### [THE RECORDS]
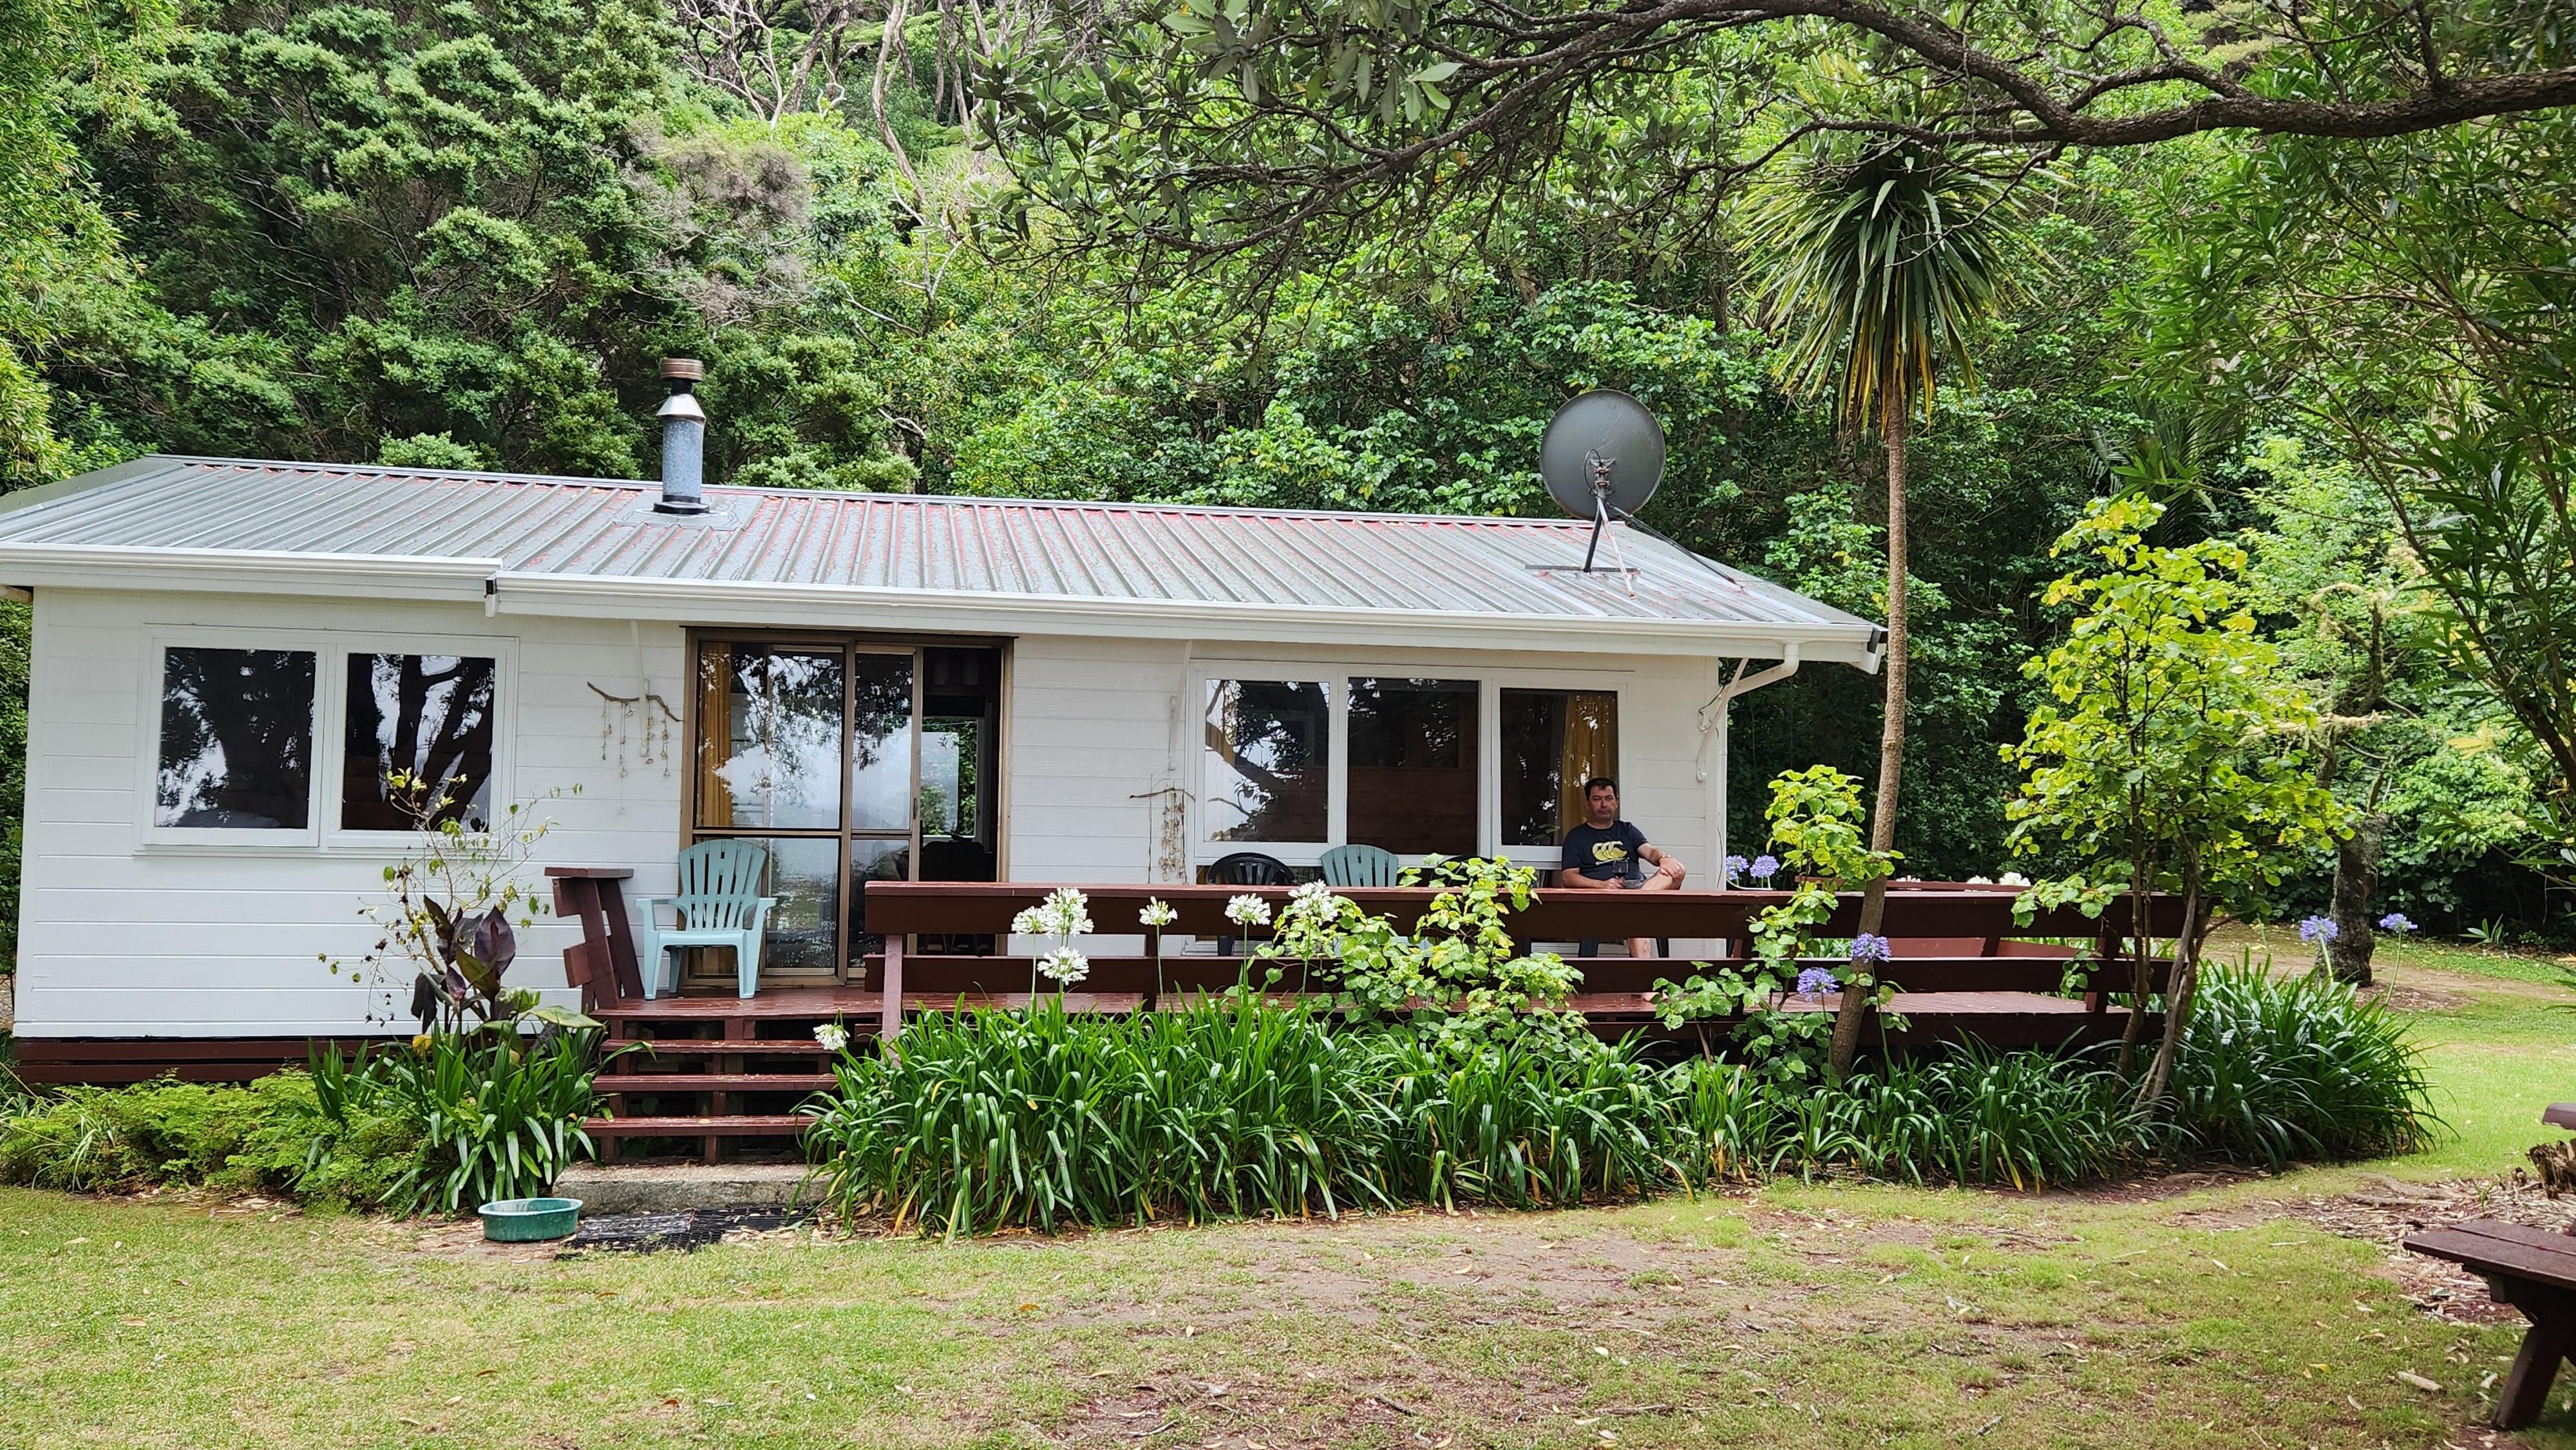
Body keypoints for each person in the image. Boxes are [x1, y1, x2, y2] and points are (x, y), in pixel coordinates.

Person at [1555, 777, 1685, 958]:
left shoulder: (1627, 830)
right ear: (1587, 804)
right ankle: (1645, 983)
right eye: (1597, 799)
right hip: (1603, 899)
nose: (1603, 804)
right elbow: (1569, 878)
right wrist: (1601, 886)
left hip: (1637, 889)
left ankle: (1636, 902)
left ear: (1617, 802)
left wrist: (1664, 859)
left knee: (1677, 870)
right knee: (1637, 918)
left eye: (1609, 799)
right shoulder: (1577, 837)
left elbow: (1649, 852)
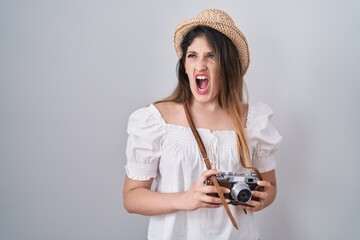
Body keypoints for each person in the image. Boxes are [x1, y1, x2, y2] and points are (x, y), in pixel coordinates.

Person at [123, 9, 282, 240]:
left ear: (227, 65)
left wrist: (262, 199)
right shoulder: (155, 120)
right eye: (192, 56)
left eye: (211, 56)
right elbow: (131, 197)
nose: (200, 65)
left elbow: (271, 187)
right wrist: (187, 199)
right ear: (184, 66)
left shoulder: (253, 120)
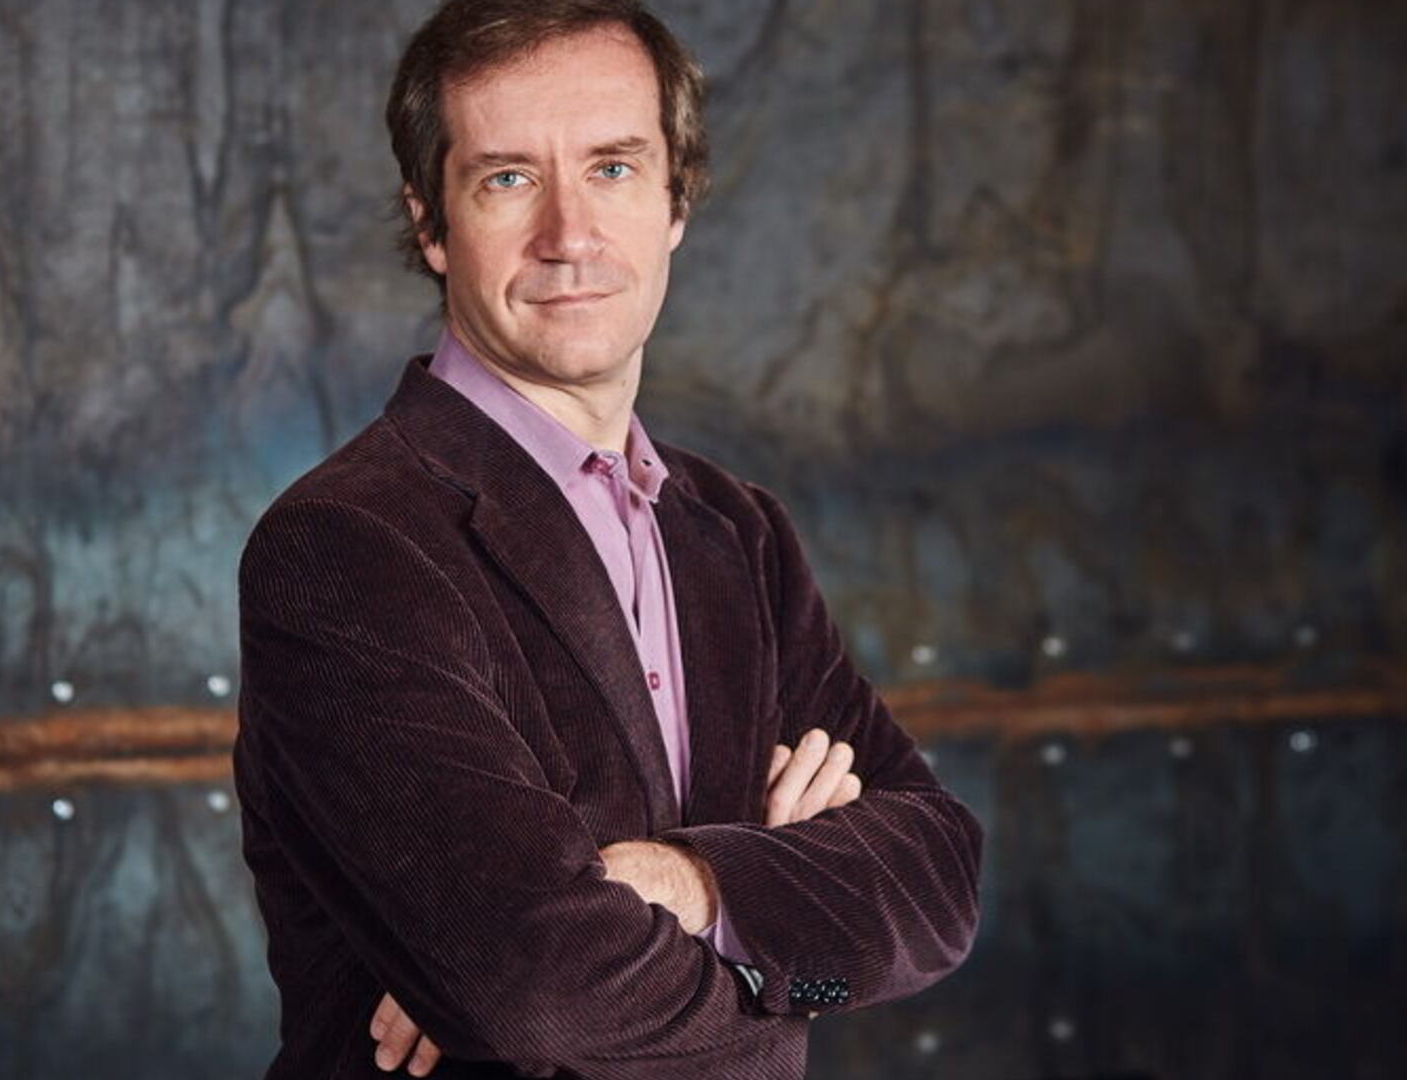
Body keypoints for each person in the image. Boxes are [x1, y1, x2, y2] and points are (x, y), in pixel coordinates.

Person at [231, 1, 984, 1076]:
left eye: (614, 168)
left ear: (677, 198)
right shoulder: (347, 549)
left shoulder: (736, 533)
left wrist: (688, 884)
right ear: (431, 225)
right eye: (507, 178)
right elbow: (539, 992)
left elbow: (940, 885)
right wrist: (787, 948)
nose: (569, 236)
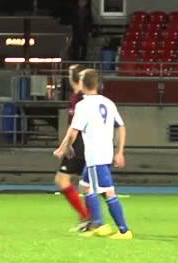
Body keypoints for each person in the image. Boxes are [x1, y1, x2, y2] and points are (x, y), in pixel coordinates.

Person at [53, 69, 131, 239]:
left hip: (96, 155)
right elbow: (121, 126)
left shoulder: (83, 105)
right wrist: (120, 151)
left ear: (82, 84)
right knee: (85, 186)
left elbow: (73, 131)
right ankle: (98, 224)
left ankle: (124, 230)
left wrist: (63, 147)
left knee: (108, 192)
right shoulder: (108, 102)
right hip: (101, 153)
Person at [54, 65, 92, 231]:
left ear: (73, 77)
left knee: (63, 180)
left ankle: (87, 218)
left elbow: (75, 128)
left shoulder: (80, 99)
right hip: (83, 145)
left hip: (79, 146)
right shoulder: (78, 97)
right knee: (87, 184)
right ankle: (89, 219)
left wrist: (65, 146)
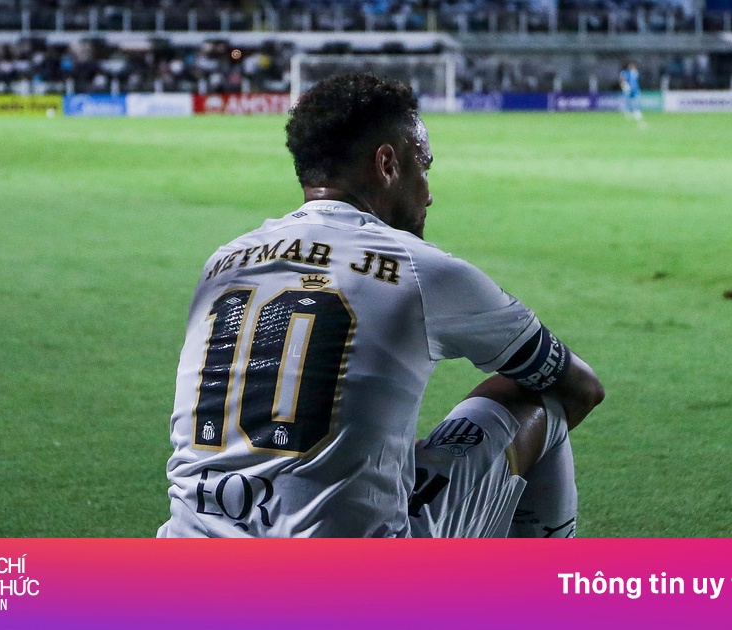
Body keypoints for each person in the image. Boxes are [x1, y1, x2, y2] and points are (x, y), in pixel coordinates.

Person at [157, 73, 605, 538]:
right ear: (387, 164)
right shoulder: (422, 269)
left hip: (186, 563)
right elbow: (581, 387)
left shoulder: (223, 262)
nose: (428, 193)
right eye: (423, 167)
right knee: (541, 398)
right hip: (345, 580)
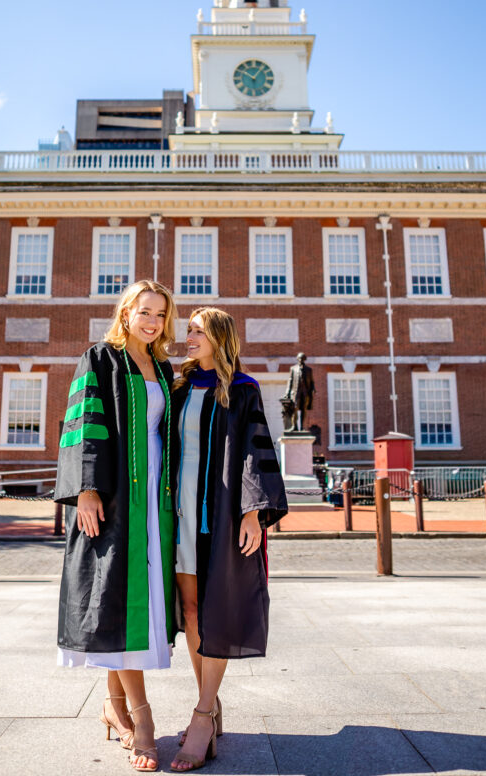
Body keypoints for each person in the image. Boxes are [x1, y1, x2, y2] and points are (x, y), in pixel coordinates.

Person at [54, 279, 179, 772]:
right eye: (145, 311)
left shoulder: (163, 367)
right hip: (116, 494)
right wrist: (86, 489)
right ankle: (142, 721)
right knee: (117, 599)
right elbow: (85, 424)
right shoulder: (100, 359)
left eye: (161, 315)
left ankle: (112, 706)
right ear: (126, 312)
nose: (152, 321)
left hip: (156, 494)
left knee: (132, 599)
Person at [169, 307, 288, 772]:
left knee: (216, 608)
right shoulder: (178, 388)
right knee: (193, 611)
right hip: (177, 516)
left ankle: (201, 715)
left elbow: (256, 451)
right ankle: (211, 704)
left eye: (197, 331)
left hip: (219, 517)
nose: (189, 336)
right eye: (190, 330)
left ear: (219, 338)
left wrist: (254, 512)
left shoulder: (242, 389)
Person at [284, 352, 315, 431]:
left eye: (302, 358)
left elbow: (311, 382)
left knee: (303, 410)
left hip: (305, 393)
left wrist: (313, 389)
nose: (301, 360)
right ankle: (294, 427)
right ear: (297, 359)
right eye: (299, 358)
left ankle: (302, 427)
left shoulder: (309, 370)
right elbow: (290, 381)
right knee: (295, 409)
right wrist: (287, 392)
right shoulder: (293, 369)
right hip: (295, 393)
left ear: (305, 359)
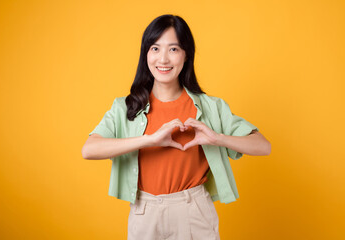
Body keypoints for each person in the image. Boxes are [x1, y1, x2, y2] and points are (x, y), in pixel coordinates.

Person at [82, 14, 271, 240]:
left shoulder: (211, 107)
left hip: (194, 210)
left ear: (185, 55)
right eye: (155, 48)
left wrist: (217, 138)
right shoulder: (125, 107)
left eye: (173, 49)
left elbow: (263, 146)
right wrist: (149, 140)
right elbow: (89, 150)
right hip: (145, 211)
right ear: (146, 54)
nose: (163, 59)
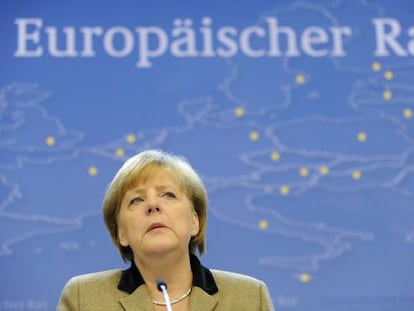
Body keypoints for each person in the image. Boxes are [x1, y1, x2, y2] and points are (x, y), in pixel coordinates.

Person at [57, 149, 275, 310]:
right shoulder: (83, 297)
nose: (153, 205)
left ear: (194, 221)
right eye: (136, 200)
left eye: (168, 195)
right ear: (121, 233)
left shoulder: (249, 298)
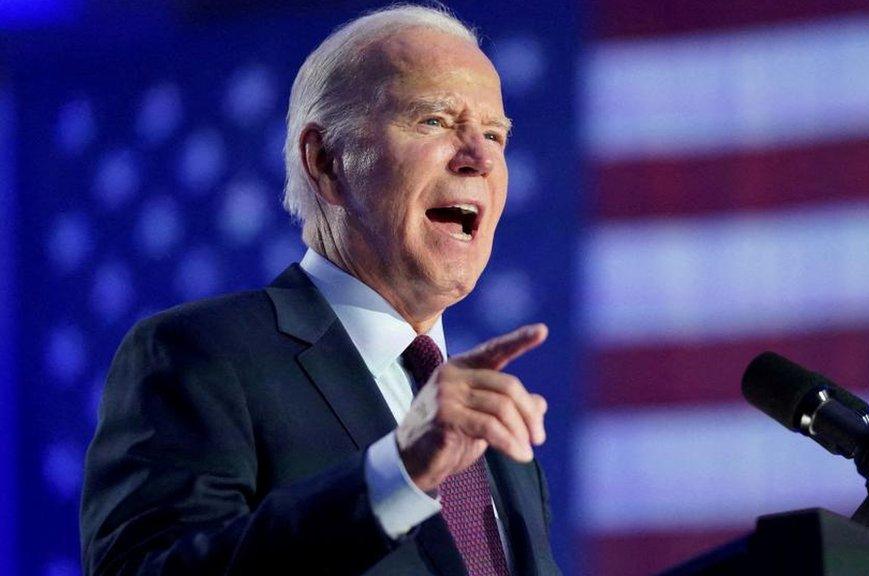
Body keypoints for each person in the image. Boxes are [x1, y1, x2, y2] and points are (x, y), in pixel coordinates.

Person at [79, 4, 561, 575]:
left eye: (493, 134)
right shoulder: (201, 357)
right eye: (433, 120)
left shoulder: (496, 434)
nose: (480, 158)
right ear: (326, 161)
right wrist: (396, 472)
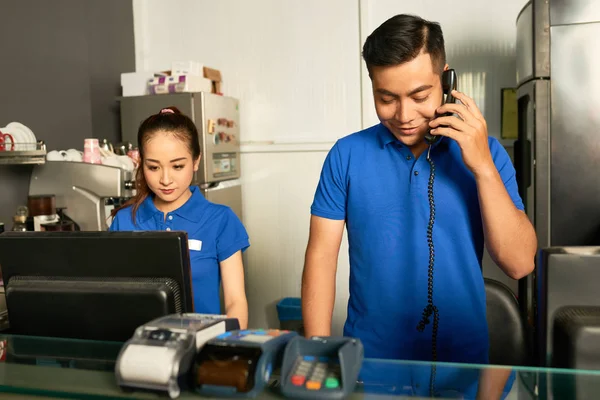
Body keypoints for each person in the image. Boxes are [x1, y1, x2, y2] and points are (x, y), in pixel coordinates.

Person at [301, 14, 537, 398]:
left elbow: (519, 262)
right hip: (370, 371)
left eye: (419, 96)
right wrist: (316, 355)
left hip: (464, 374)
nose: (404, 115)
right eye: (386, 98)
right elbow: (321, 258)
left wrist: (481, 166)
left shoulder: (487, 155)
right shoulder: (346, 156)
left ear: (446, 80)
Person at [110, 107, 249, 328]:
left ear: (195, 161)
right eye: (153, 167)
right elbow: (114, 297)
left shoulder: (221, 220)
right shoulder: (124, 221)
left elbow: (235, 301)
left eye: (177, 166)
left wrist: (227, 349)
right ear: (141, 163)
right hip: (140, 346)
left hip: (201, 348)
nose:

### [TO DO]
From the entries above, copy out every line where the string "nose" appears.

### [EXERCISE ANSWER]
nose: (1603, 804)
nose: (200, 65)
nose: (569, 236)
nose: (428, 193)
nose: (152, 321)
nose: (189, 336)
nose: (301, 360)
nose: (163, 59)
nose: (153, 205)
nose: (480, 158)
nose: (404, 115)
nose:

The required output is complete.